Nevertheless, while direct comparison of studies on vitamin D intake in different parts of the world has been considered difficult due to differences in lifestyle and clothing habits, consumption of traditional foods or supplement intake, combined evidence from all studies clearly indicates that vitamin D insufficiency and Ca malnutrition are common in both genders worldwide, not only in elderly people as previously believed but also in younger adults(Reference Peterlik, Boonen and Cross2, Reference Bolek-Berquist, Elliott and Gangnon33).
Besides, based on an increasing incidence of CVD, diabetes, metabolic syndrome and cancer rates in the general population, it seems reasonable to speculate on the relationship among these conditions and the seemingly prevalent finding of vitamin D deficiency in most of countries(Reference Scragg34, Reference Johal and Levin35). In this respect, consideration of simple and low-cost measures that have the potential to address the problem of vitamin D inadequacy, including food sources such as fatty fish and fortified foods, skin exposure to UV-B from the sun or artificial light sources and vitamin D supplementation, seems crucial(Reference Genuis, Schwalfenberg and Hiltz7).
The main limitation of the present study is the inclusion of out-patients suffering from certain diseases likely to indicate vitamin D status differing from the general population. Second, our findings must be cautiously interpreted based on the lack of supporting variables related to outcome of vitamin D deficiency, such as bone markers or bone parameters, in our study population.
Conclusions
Our findings indicate vitamin D deficiency to be very common in women and men out-patients living in Istanbul, regardless of age, especially among the obese and during the winter and spring. Identification of vitamin D sufficiency in only 10 % of our population as well as determination of insufficiency even in younger persons and in the summer months seem to emphasize the great risk posed by a myriad of health problems based on the consideration of vitamin D deficiency as a long-standing condition, rather than a recent occurrence(Reference Orwoll, Nielson and Marshall8). In this regard, the enormous opportunity to improve individual and public health by identification and appropriate correction of vitamin D status in individuals and populations, beginning from pregnancy and/or early childhood, must be taken into consideration by the medical community.

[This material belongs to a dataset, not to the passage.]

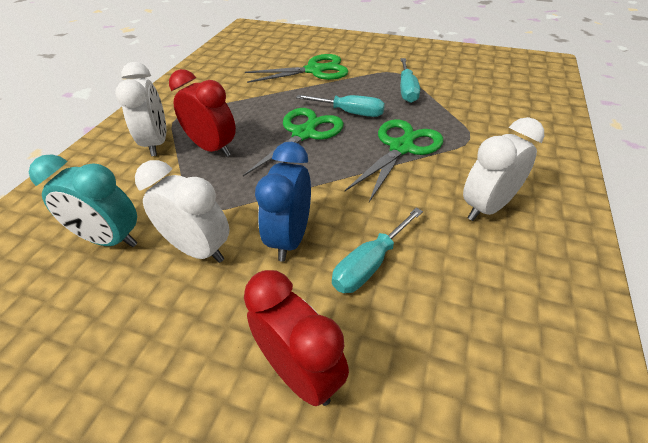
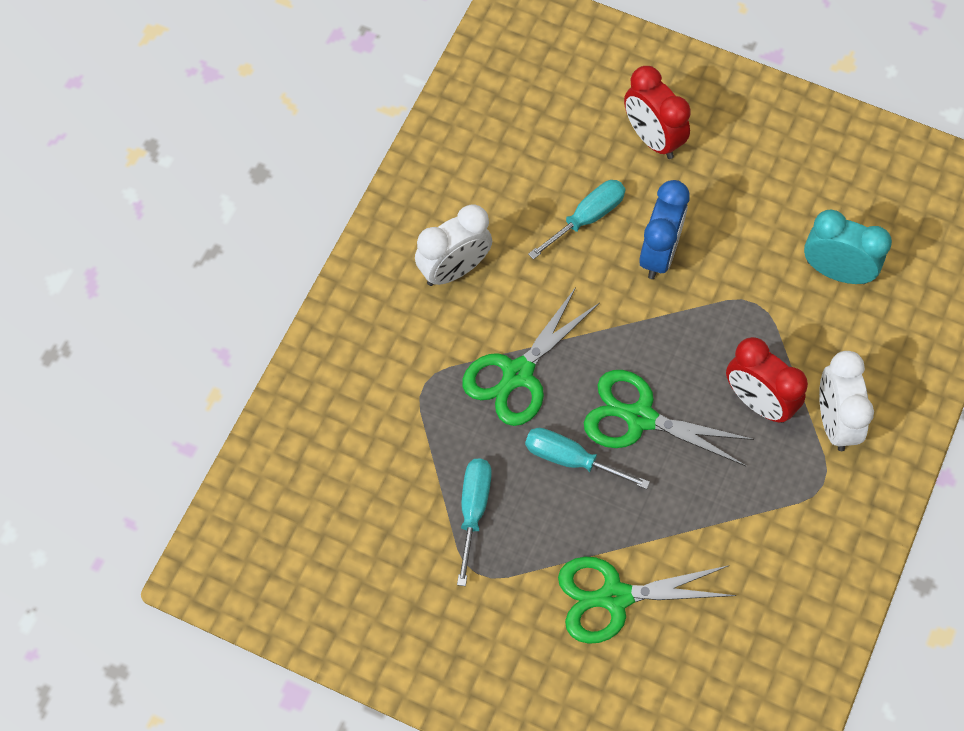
camera: 175 degrees left, 20 degrees up
white clock [135,160,229,263] -> none
green scissors [243,108,344,176] -> green scissors turned 75 degrees clockwise [584,370,755,466]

Future studies concerning vitamin D insufficiency in relation to the potential multitude of health sequelae in the general population are required to establish population means and definitions of deficiencies, as well as to translate the need for change evident from emerging research into day-to-day clinical implementation.
Acknowledgements
Source of funding: This research received no specific grant from any funding agency in the public, commercial or not-for-profit sectors. Conflicts of interest: The authors declare that they have no conflict of interest. Authors’ contributions: O.C. designed the study, worked in all stages of data collection and analysis. H.P. and A.D.U. made substantial contributions to conception and design. R.E. and N.G.D. made substantial contributions to performing the statistical analysis. All authors read and approved the final manuscript. Acknowledgements: The authors would like to thank Dr Feyza Dinc and Dr Hacer Eroglu, Lab Specialists of the Department of Biochemistry, for helpful evaluations and discussions of the biochemical results.